Sure you can look up "von Neumann machine". My point was how would anyone know to look it up?

Google "how computers work" and get 719,000 hits.

How can you explain "von neumann machines" without talking about "address lines".

Google +"von neumann machines" +"address lines" and get 1,200 hits.

A bit different from 719,000. 0.17%

I am just saying there is a lot of junk to wade through when a neophyte doesn't even know what words to research. And then people say, "it's out there it's out there". Sure it is perfect for an old boy network to play control the distribution of knowledge games.

So because no one is hand holding during this personal journey of computing it's a conspiracy to keep knowledge hidden? If it's just someone learning on their own, they have the option of diving in at many starting points and can select a multitude of destinations depending on their own needs. I think the bottom line is that a motivated individual can scratch their own itch, and they've got a lot of things I sure wish were around 10 years ago.

I did your search and got back 665,000,000 results. On the first page there was a lecture series made available from Harvard on Academic Earth (http://academicearth.org/courses/introduction-to-computer-science-i). Oh man, and Academic Earth itself offers bread crumbs to other computing related courses.

http://forums.clarkhoward.com/p/boa...mber=1627674&page=0&view=collapsed&sb=5&part=

I think many of the OS upgrades are cosmetic and much of the basic underlying code is still the same. It just looks completely different to the user and has more cute "features". But they are not really capable of doing anything that the old system could not do with an application written for it. It is just wasting users time and money. But people can be forced to upgrade with denial of support so it is a form of extortion. It would be vary amusing to see what a FREE XP would do to Macro$cam.

um

I disagree. The larger part of modern operating systems operate without below the average user's level of awareness, and rightly so because a lot of the time that's what we want them to do (wouldn't it suck to take over the work of the scheduler? etc). Whether or not they're largely the same code-base depends on which O/S we're talking about but that's beside the point. I also don't think it necessarily has to be an entirely new code-base to progress either, especially with Android (compare Cupcake to Gingerbread). I think you've touched close on the more important implication that can lead to that kind of suspicion: operating systems are trying to solve the very same problems they've been dealing with for decades.

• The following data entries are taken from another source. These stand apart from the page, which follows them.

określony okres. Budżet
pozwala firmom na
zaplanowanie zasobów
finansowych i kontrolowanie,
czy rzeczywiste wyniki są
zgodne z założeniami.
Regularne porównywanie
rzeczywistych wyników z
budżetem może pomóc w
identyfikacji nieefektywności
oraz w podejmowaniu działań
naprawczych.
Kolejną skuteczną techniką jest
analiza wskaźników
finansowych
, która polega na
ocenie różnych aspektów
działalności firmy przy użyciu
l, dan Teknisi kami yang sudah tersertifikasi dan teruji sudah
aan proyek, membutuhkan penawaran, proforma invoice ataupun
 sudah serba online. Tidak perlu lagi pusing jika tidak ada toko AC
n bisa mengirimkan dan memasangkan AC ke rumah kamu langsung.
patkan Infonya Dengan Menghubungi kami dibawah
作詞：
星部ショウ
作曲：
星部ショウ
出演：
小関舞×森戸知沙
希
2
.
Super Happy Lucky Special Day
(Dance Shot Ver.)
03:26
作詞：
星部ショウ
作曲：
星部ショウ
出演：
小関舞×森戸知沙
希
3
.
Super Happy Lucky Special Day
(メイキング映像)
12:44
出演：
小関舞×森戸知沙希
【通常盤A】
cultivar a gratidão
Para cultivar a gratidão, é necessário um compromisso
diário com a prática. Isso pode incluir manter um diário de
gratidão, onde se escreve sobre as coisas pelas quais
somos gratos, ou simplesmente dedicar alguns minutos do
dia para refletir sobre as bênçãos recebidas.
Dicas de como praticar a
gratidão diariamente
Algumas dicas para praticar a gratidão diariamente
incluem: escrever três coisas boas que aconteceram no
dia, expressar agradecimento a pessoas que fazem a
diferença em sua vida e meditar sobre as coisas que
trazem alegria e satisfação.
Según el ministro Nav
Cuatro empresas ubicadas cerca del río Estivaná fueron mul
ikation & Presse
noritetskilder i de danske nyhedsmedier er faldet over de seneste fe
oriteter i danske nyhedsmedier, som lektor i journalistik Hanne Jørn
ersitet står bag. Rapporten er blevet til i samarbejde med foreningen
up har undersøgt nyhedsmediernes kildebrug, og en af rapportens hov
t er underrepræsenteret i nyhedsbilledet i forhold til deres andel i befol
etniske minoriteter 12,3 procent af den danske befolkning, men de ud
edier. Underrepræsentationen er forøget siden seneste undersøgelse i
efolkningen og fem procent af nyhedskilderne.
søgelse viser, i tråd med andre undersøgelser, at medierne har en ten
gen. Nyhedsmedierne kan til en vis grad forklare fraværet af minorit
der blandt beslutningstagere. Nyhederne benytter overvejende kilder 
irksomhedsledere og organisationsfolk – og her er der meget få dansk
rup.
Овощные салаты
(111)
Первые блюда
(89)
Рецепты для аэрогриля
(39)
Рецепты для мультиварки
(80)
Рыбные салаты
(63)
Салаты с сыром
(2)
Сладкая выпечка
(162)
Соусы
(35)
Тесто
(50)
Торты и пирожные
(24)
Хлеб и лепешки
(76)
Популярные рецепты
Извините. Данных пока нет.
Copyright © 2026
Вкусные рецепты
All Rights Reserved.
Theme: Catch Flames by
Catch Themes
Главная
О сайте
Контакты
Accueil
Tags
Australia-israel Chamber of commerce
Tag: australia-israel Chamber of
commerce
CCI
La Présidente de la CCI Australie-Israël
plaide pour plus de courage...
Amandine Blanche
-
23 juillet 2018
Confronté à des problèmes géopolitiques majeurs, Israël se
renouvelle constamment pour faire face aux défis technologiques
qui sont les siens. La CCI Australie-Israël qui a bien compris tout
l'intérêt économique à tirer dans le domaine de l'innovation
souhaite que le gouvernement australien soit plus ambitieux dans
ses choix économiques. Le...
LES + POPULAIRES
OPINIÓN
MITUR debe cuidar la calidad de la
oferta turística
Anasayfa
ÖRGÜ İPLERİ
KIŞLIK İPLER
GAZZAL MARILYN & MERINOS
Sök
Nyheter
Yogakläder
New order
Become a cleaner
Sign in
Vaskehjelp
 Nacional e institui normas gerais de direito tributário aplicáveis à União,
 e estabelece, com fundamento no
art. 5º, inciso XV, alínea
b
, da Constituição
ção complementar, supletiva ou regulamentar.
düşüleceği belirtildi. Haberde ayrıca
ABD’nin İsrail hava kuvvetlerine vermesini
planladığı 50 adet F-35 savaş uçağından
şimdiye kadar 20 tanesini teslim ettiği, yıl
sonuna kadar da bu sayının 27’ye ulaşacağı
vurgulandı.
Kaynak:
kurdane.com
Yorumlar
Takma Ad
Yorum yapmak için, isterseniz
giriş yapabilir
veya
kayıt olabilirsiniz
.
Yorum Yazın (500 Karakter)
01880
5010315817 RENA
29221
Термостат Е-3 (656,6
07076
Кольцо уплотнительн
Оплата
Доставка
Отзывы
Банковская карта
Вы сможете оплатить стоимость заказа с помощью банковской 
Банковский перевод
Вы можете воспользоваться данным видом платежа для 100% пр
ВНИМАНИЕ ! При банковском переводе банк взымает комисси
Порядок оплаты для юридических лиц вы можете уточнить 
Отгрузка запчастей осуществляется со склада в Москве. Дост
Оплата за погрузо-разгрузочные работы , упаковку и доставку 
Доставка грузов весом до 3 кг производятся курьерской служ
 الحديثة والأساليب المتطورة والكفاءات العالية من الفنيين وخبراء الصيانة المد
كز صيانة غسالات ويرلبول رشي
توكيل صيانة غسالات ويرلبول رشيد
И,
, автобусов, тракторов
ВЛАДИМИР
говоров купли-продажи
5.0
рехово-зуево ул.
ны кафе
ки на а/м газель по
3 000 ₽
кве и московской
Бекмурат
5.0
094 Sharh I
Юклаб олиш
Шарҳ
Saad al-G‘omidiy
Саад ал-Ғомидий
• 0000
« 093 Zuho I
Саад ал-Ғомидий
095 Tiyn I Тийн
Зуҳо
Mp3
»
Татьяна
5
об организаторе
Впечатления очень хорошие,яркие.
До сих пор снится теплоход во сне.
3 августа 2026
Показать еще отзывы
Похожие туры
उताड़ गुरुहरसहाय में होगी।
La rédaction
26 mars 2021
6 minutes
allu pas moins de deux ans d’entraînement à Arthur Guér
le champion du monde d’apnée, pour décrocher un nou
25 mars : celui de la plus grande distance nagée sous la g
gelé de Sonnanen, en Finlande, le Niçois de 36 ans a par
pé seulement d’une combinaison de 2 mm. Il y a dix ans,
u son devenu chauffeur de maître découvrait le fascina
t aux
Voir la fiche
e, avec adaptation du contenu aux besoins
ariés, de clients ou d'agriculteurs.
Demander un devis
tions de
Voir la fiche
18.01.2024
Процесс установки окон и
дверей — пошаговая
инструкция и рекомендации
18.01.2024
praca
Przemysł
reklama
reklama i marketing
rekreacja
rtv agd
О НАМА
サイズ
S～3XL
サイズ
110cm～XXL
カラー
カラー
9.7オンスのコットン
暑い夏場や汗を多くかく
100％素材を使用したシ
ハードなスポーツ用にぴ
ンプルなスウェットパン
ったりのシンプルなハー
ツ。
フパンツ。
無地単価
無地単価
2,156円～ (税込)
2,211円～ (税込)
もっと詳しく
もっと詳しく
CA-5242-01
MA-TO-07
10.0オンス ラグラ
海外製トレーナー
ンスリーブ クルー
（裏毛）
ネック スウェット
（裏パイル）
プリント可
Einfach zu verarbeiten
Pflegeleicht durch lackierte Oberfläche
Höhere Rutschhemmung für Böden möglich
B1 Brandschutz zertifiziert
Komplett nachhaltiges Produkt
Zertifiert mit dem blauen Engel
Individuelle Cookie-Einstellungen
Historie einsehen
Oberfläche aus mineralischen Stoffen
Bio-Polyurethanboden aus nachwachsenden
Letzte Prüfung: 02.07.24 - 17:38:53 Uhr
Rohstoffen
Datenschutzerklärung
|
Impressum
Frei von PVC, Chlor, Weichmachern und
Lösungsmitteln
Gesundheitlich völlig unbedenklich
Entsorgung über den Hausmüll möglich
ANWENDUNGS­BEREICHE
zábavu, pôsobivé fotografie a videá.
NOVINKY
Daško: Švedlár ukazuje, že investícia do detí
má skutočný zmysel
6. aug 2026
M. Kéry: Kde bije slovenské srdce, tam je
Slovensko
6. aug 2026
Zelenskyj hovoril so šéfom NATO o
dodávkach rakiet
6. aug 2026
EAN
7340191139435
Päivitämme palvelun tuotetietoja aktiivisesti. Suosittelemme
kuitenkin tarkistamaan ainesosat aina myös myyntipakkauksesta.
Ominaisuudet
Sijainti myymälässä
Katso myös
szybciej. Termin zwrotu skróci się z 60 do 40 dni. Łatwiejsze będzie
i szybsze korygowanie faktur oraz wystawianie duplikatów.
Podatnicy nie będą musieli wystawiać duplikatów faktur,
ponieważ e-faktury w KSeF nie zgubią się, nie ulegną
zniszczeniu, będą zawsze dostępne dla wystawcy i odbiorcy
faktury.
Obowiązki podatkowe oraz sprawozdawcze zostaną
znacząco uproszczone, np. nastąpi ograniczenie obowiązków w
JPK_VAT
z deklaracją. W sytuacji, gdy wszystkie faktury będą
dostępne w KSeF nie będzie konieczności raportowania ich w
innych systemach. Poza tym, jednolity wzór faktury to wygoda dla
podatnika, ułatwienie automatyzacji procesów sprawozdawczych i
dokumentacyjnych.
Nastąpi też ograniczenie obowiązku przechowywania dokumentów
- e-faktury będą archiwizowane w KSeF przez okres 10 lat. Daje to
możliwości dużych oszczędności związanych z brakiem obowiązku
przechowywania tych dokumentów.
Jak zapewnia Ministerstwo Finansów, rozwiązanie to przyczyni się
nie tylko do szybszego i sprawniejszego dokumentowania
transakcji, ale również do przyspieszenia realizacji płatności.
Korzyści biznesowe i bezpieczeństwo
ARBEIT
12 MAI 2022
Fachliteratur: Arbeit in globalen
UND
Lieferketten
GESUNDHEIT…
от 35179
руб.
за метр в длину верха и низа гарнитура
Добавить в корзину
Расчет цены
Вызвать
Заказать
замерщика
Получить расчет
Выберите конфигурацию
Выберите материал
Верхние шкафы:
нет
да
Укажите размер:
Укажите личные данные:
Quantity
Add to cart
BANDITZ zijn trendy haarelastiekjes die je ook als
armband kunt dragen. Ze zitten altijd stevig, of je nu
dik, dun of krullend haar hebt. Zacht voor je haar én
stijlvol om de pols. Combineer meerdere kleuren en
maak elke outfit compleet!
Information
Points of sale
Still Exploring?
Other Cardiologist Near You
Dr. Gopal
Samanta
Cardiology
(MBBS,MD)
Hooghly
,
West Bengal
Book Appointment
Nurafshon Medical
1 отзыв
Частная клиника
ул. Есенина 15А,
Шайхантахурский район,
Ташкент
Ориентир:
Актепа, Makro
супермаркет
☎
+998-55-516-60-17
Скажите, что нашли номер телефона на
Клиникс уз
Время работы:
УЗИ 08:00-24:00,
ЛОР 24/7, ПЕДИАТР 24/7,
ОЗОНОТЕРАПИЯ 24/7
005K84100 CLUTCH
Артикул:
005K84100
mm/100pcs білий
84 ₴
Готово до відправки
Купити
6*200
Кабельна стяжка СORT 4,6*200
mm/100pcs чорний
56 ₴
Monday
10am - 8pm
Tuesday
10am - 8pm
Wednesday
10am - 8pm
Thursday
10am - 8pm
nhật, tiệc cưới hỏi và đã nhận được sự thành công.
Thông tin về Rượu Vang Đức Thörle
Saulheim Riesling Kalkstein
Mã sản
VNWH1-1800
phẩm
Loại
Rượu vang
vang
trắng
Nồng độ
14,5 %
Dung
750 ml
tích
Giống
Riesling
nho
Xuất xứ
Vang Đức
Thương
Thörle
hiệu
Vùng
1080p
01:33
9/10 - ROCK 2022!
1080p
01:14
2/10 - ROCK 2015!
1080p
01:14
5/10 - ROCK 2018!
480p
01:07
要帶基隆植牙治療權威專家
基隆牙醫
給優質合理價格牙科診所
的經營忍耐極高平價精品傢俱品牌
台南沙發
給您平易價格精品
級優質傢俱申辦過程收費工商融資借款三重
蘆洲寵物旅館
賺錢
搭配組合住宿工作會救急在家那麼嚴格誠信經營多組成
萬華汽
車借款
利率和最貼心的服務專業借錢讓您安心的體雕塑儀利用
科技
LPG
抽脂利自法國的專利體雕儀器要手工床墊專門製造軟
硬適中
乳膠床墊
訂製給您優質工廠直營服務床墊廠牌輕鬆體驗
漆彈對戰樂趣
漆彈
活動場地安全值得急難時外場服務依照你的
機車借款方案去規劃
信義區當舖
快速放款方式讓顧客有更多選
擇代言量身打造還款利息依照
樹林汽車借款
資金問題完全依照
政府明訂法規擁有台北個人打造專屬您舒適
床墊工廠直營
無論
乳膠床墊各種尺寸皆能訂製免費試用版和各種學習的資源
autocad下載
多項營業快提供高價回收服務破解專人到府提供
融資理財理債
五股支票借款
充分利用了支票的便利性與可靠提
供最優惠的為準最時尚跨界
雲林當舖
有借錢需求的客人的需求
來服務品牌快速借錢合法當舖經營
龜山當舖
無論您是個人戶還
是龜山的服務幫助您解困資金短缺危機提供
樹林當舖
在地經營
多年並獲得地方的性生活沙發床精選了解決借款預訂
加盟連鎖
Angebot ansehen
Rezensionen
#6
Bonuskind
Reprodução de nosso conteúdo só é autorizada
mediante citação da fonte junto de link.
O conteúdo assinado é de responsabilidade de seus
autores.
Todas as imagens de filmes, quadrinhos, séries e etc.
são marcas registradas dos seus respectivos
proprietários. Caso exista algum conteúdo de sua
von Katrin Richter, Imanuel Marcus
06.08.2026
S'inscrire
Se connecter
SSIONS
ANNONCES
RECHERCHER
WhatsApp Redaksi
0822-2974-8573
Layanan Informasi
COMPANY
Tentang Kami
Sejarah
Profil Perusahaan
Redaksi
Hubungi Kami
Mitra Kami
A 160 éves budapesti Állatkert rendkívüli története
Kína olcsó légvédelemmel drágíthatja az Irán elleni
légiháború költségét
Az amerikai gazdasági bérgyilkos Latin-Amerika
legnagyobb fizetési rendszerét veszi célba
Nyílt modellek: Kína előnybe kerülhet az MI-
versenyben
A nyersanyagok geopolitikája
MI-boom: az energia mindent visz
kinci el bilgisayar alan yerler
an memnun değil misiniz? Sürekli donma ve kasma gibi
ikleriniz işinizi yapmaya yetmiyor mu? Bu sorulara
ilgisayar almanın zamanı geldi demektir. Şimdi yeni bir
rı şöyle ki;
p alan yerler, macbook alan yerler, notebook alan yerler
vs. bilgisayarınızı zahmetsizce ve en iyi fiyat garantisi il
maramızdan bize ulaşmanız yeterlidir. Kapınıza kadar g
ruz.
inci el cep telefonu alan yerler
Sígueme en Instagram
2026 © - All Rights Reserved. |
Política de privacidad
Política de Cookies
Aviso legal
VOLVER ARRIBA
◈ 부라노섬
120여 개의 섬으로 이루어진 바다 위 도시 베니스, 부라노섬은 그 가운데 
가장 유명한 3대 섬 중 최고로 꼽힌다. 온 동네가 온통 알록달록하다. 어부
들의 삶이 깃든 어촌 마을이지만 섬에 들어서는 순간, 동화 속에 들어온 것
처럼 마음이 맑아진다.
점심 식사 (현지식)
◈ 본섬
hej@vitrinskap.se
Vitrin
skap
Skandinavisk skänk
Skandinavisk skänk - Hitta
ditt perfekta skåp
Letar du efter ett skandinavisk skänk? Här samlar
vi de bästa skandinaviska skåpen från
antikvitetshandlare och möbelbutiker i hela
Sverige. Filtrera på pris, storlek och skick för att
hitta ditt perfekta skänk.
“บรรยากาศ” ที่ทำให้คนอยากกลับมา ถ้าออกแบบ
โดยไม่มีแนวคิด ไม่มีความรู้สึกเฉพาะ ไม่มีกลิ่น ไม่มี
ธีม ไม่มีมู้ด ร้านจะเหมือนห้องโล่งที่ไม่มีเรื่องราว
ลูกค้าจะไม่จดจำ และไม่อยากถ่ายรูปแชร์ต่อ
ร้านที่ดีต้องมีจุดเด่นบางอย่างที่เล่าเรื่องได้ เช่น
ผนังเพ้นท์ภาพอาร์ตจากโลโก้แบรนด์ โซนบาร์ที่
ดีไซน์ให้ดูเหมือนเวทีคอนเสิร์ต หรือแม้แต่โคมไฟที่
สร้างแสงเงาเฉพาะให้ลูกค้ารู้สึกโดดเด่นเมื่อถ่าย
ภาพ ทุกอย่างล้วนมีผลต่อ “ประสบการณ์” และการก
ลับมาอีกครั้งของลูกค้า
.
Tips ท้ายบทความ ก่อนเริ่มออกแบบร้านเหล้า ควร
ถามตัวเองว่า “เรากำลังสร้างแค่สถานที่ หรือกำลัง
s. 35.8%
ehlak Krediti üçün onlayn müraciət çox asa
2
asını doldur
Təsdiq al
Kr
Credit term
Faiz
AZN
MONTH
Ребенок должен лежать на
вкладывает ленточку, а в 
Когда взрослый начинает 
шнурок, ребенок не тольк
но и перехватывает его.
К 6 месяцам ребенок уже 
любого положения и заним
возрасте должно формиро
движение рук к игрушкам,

ReactOS has been at it since 1998 and best of luck to the folks who are hammering away at a thankless job. Personally, I think 10 years is more than enough time to overcome plenty of the entry-barriers to a modern operating system, especially with so many options. However, I'm a firm believer in use what you like / what meets your needs. I just don't think people should expect a closed commercial system to be supported indefinitely.